(Centre) Afrilanthropy founder Emanuele Santi pictured with recipients of the Riding the Rainbow project; Credit: Afrilanthropy asbl

Afrilanthropy asbl, a Luxembourg-based platform connecting African social businesses with impact investing opportunities, has announced the launch of a new mobile application as part of its "Riding the Rainbow" project in support of refugees in the Grand Duchy and beyond.

Afrilanthropy was created in 2017 with the goal of narrowing the gap and facilitating matchmaking between the most innovative social ventures in Africa, identified by the non-profit's network of experts and volunteers, and various sources of charitable giving and investment. The organisation has adapted to changing scenarios in recent years, first by supporting vulnerable people affected by the COVID-19 pandemic in Africa and then by taking an active role in the Luxembourg ecosystem to support refugees.

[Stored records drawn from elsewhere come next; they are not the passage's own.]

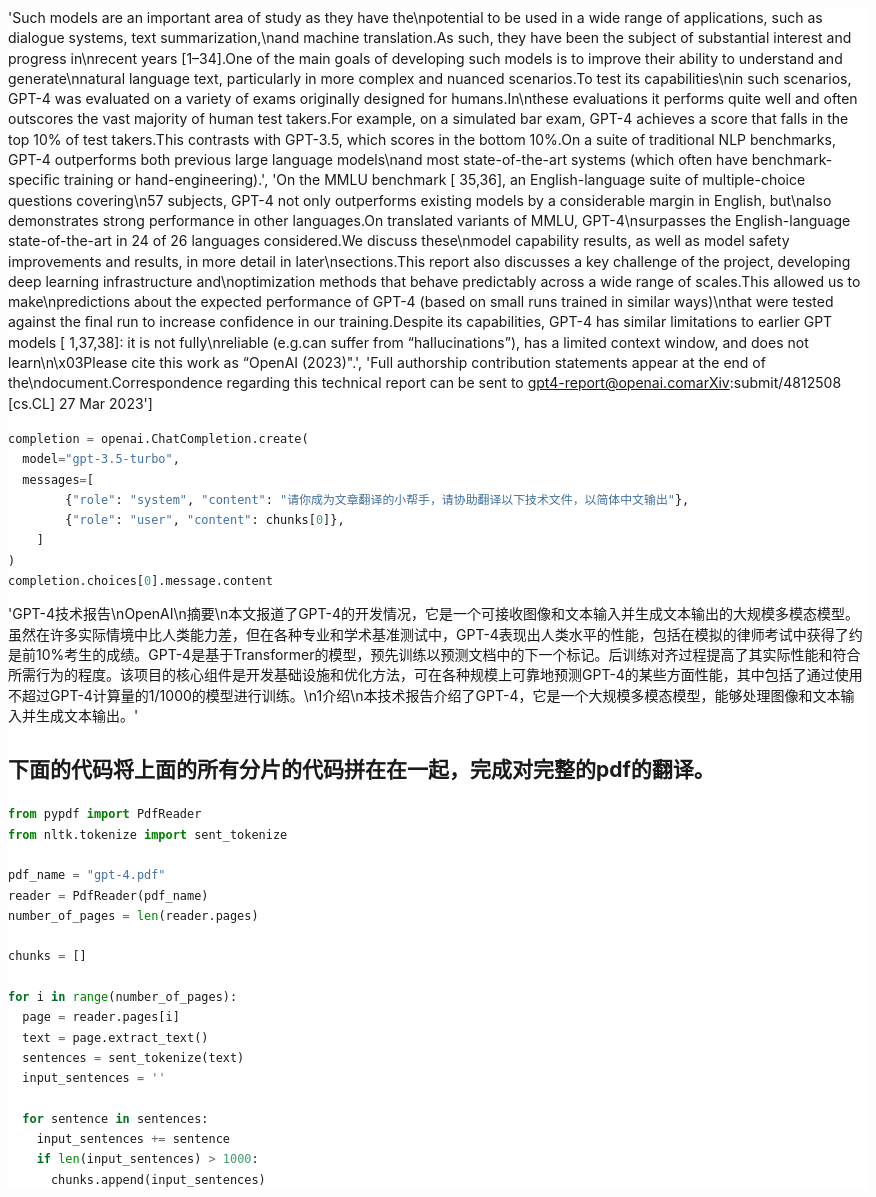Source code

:  'Such models are an important area of study as they have the\npotential to be used in a wide range of applications, such as dialogue systems, text summarization,\nand machine translation.As such, they have been the subject of substantial interest and progress in\nrecent years [1–34].One of the main goals of developing such models is to improve their ability to understand and generate\nnatural language text, particularly in more complex and nuanced scenarios.To test its capabilities\nin such scenarios, GPT-4 was evaluated on a variety of exams originally designed for humans.In\nthese evaluations it performs quite well and often outscores the vast majority of human test takers.For example, on a simulated bar exam, GPT-4 achieves a score that falls in the top 10% of test takers.This contrasts with GPT-3.5, which scores in the bottom 10%.On a suite of traditional NLP benchmarks, GPT-4 outperforms both previous large language models\nand most state-of-the-art systems (which often have benchmark-speciﬁc training or hand-engineering).',
 'On the MMLU benchmark [ 35,36], an English-language suite of multiple-choice questions covering\n57 subjects, GPT-4 not only outperforms existing models by a considerable margin in English, but\nalso demonstrates strong performance in other languages.On translated variants of MMLU, GPT-4\nsurpasses the English-language state-of-the-art in 24 of 26 languages considered.We discuss these\nmodel capability results, as well as model safety improvements and results, in more detail in later\nsections.This report also discusses a key challenge of the project, developing deep learning infrastructure and\noptimization methods that behave predictably across a wide range of scales.This allowed us to make\npredictions about the expected performance of GPT-4 (based on small runs trained in similar ways)\nthat were tested against the ﬁnal run to increase conﬁdence in our training.Despite its capabilities, GPT-4 has similar limitations to earlier GPT models [ 1,37,38]: it is not fully\nreliable (e.g.can suffer from “hallucinations”), has a limited context window, and does not learn\n\x03Please cite this work as “OpenAI (2023)".',
 'Full authorship contribution statements appear at the end of the\ndocument.Correspondence regarding this technical report can be sent to gpt4-report@openai.comarXiv:submit/4812508  [cs.CL]  27 Mar 2023']

```python
completion = openai.ChatCompletion.create(
  model="gpt-3.5-turbo",
  messages=[
        {"role": "system", "content": "请你成为文章翻译的小帮手，请协助翻译以下技术文件，以简体中文输出"},
        {"role": "user", "content": chunks[0]},
    ]
)
completion.choices[0].message.content
```

'GPT-4技术报告\nOpenAI\n摘要\n本文报道了GPT-4的开发情况，它是一个可接收图像和文本输入并生成文本输出的大规模多模态模型。虽然在许多实际情境中比人类能力差，但在各种专业和学术基准测试中，GPT-4表现出人类水平的性能，包括在模拟的律师考试中获得了约是前10%考生的成绩。GPT-4是基于Transformer的模型，预先训练以预测文档中的下一个标记。后训练对齐过程提高了其实际性能和符合所需行为的程度。该项目的核心组件是开发基础设施和优化方法，可在各种规模上可靠地预测GPT-4的某些方面性能，其中包括了通过使用不超过GPT-4计算量的1/1000的模型进行训练。\n1介绍\n本技术报告介绍了GPT-4，它是一个大规模多模态模型，能够处理图像和文本输入并生成文本输出。'

## 下面的代码将上面的所有分片的代码拼在在一起，完成对完整的pdf的翻译。

```python
from pypdf import PdfReader
from nltk.tokenize import sent_tokenize

pdf_name = "gpt-4.pdf" 
reader = PdfReader(pdf_name)
number_of_pages = len(reader.pages)

chunks = []

for i in range(number_of_pages):
  page = reader.pages[i]
  text = page.extract_text()
  sentences = sent_tokenize(text)
  input_sentences = ''
  
  for sentence in sentences:
    input_sentences += sentence
    if len(input_sentences) > 1000:
      chunks.append(input_sentences)
```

Riding the Rainbow was born out of the Russia-Ukraine war and the subsequent influx of Ukrainian refugees into Luxembourg; the project began earlier this year (when the first Ukrainian war refugees arrived) in a small garage in Luxembourg, where a group of Afrilanthropy volunteers, as well as neighbours and friends, started collecting and distributing bicycles to refugees (from Ukraine but also elsewhere). Riding the Rainbow quickly expanded to a network of six garages all over the country. The goal is to distribute second-hand bicycles to every single refugee in Luxembourg.

To date, thanks to the generosity of Luxembourg residents, the project has provided bicycles, scooters and skateboards to over 300 children of six nationalities.

Speaking to Chronicle.lu about the decision to set up this project and what makes it so important, Afrilanthropy founder Emanuele Santi said: "The project started almost by chance when I decided, like many people in Luxembourg, to donate a few extra belongings: two used bikes from my kids who had grown up and are now using larger bikes. After a simple post on Facebook, a family came and the joy in the eyes of the kids prompted me to simply offer my garage as a collection and distribution point".

"I was overwhelmed by the generosity of Luxembourg residents and by the joy of children coming to my garage, so I reached out to other members of Afrilanthropy and volunteers to spread the reach by setting up more garages also to ease the transport needs of donors and those refugees living in disparate part of the countries", Mr Santi continued. "We quickly realised that the best part of this project was when donors and refugees had the chance to meet at the garage. This was creating important connections with donors being [able] to learn more about the refugees, offer advice, connect more deeply. So, we saw we could create a much stronger connection by creating this possibility by leveraging technology and ensuring that every single donor could have the experience of connecting with the reality of the people they were trying to help".

With the support of the Œuvre Nationale de Secours Grande-Duchesse Charlotte and Fondation André Losch, Afrilanthropy was able to recruit a group of Ukrainian developers to develop a new solidarity marketplace (in the form of a mobile application) to exchange used items with children with refugee, temporary or international protection status. The idea of the new app is to encourage people to connect directly with refugees, agree on a suitable place to meet and engage on a potentially mutually enriching experience, which may go beyond the simple donation. 

"By connecting donor and recipient directly, we realised we can create something unique and mutual enriching going beyond the object being donated; we could create something more powerful and lasting", Mr Santi elaborated. "We were fortunate to come across visionary partners like Œuvre Nationale de Secours Grande-Duchesse Charlotte and the André Losch Foundation, who saw the possibility of creating the next Uber of solidarity and changing the way people donate for good".

The app expands the initial scope of the project to also offer inline skates, sports clothes and equipment, games, musical instruments and prams. It is now available on the Riding the Rainbow website: www.ridingtherainbow.com.

Moreover, the project is no longer limited to Luxembourg; it has delivered some bicycles and other items to refugees in neighbouring countries like France and Belgium. With the app, it is believed that the project can expand to almost anywhere, although the non-profit recognised that there is a need to engage local grassroots organisations to be able to have the necessary outreach. Discussions are ongoing with organisations in Italy and Hungary.

Afrilanthropy counts on a dozen of volunteers across Africa and a handful in Europe. The Riding the Rainbow project enabled the organisation to attract five more volunteers in Luxembourg, people who spontaneously offered their garage to host and distribute bicycles and those who came forward to offer help such as fixing bicycles, offering free transport as well as liaising on events to promote the project. These volunteers have become the backbone of the team who are now developing and implementing the app.

One such volunteer is Viktoriia Tymtsias, Project Manager at Afrilanthropy and a Ukrainian refugee in Luxembourg. Her daughter was one of the first recipients of the project. Explaining her decision to get involved, Ms Tymtsias said: "My biggest inspiration is that the realisation of this idea will bring happiness to people and they can forget at least for a moment about the horrible reality of the war or other problems in their home countries. People and kids receive not only items, but also support and positive vibes".